## WHAT YOU NEED TO DO
Retype every entry word for word. Omit the pictures.

-- SOURCE DATA follows --

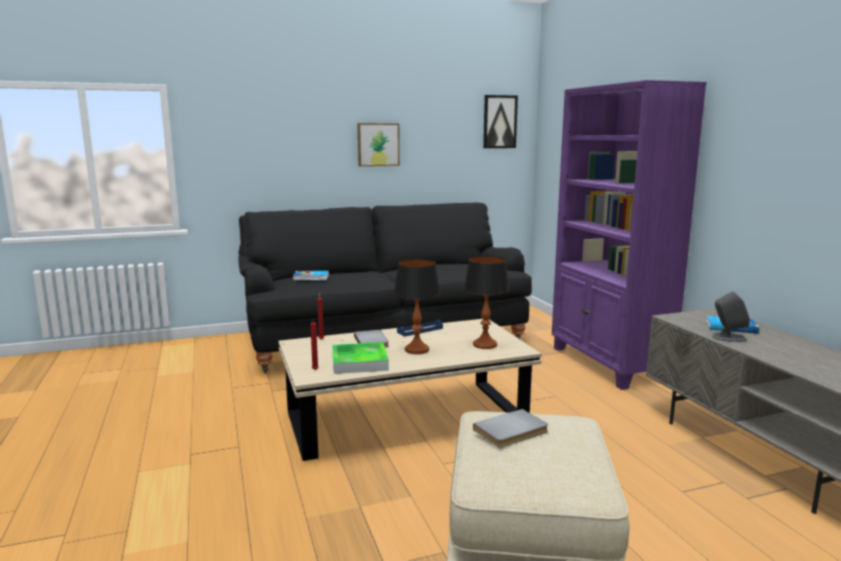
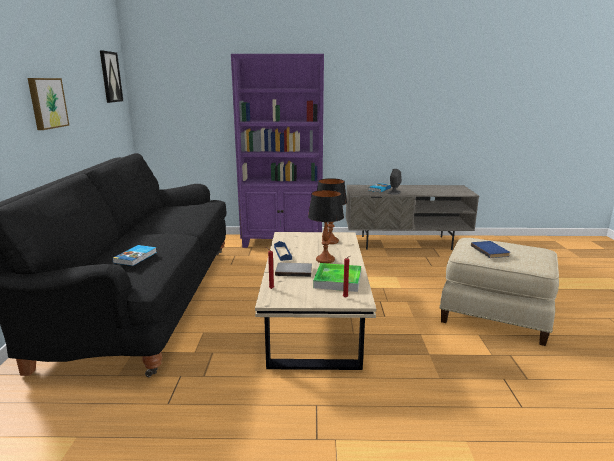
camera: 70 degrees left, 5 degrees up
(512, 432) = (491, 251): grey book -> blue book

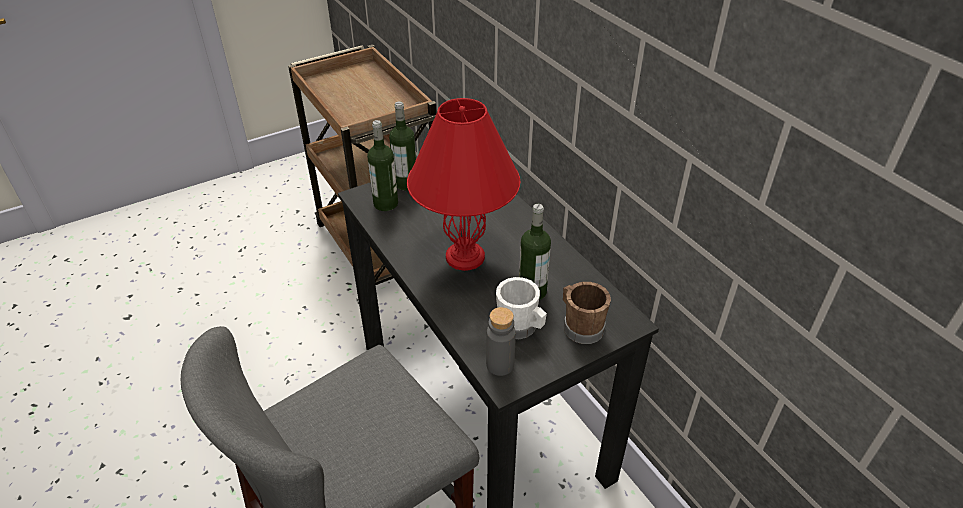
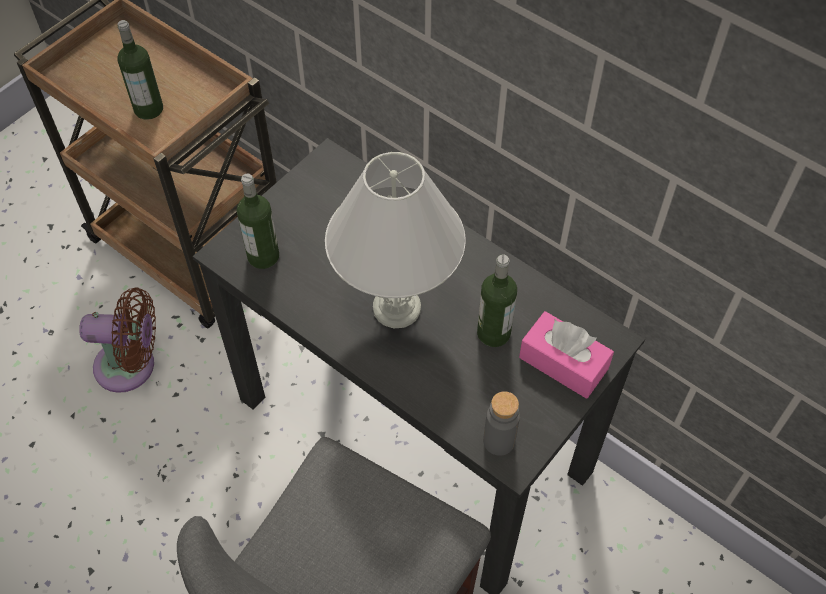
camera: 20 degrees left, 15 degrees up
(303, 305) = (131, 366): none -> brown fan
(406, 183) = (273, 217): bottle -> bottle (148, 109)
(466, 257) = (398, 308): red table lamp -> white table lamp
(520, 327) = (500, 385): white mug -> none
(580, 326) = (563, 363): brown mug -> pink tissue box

-- SOURCE DATA concluded --

## RESPONSE TO THE EXERCISE
camera: 70 degrees left, 5 degrees up
(512, 432) = (491, 251): grey book -> blue book

camera: 20 degrees left, 15 degrees up
(303, 305) = (131, 366): none -> brown fan
(406, 183) = (273, 217): bottle -> bottle (148, 109)
(466, 257) = (398, 308): red table lamp -> white table lamp
(520, 327) = (500, 385): white mug -> none
(580, 326) = (563, 363): brown mug -> pink tissue box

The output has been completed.